In the case of using fluorotane, blackout occurs, as a rule, after a minute and a half. Surgical anesthesia is observed after a few minutes. Awakening occurs a few minutes after the end of the anesthetic administration. It is impossible not to note the fairly rapid disappearance of anesthesia depression - within 7-8 minutes after short-term and half an hour after long-term anesthesia. Excitement is observed in a small number of patients and it is rather mild.

Ftorotan vapors do not irritate mucous membranes. In addition, no significant changes are observed during anesthesia. In most cases, blood pressure decreases, which is partly due to the negative effect of the anesthetic on the sympathetic ganglia and an increase in peripheral blood vessels.

At the same time, there is an increase in the tone of the vagus nerve, which creates conditions for the development of bradycardia. Ftorotan will also have a depressant effect on the heart muscle. In addition, the anesthetic increases its sensitivity to catecholamines and due to the administration of norepinephrine and adrenaline during anesthesia, ventricular fibrillation occurs.

This anesthetic does not have any effect on the functioning of the kidneys, but in rare cases it causes disturbances in the liver, which leads to the appearance of jaundice.

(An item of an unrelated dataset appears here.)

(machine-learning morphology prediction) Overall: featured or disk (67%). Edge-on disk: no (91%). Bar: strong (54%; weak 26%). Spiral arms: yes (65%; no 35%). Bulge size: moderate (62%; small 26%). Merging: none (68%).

Side effects and contraindications

The side effects of this drug are quite varied:

• Bradycardia;
• Reduced blood pressure;
• Increased sensitivity of the heart muscle to catecholamines;
• Respiratory depression;
• Liver dysfunction;
• Arrhythmias;
• Malignant hyperthermia;
• Intracranial hypertension;
• Post-anesthetic delirium.

In addition, patients often experience nausea, tremors, and headaches after waking up. Side effects develop quite rarely and are mild in nature, so even if there are minor contraindications, the doctor often chooses fluorotan, because in dangerous situations and in seriously ill patients this anesthetic drug will have minimal negative effects on the human body.

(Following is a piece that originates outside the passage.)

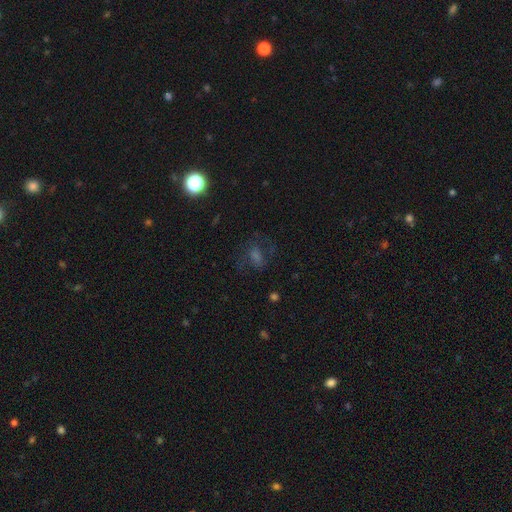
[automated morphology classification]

In case of an anesthetic overdose, patients develop arrhythmias, severe bradycardia, decreased blood pressure, respiratory depression and hyperthermic crisis. Treatment of overdose is carried out in almost all cases using mechanical ventilation with pure oxygen.

Among the main contraindications for use, we highlight:

• First trimester of pregnancy, period of childbirth;
• High sensitivity to the drug;
• Jaundice;
• Liver diseases;
• Malignant hyperthermia;
• Intracranial hypertension;
• Liver failure;
• Thyrotoxicosis;
• Pheochromotoma;
• Arterial hypotension;
• Myasthenia;
• Arrhythmias;
• Liver diseases;
• Severe cardiovascular failure with hypotension.

In recent years, there has been a tendency to abandon the use of fluorotane due to toxicity and harmful effects on the patient.

In addition to the patient, medical personnel working in the operating room also suffer from this gas, since there is always a small concentration in their work area.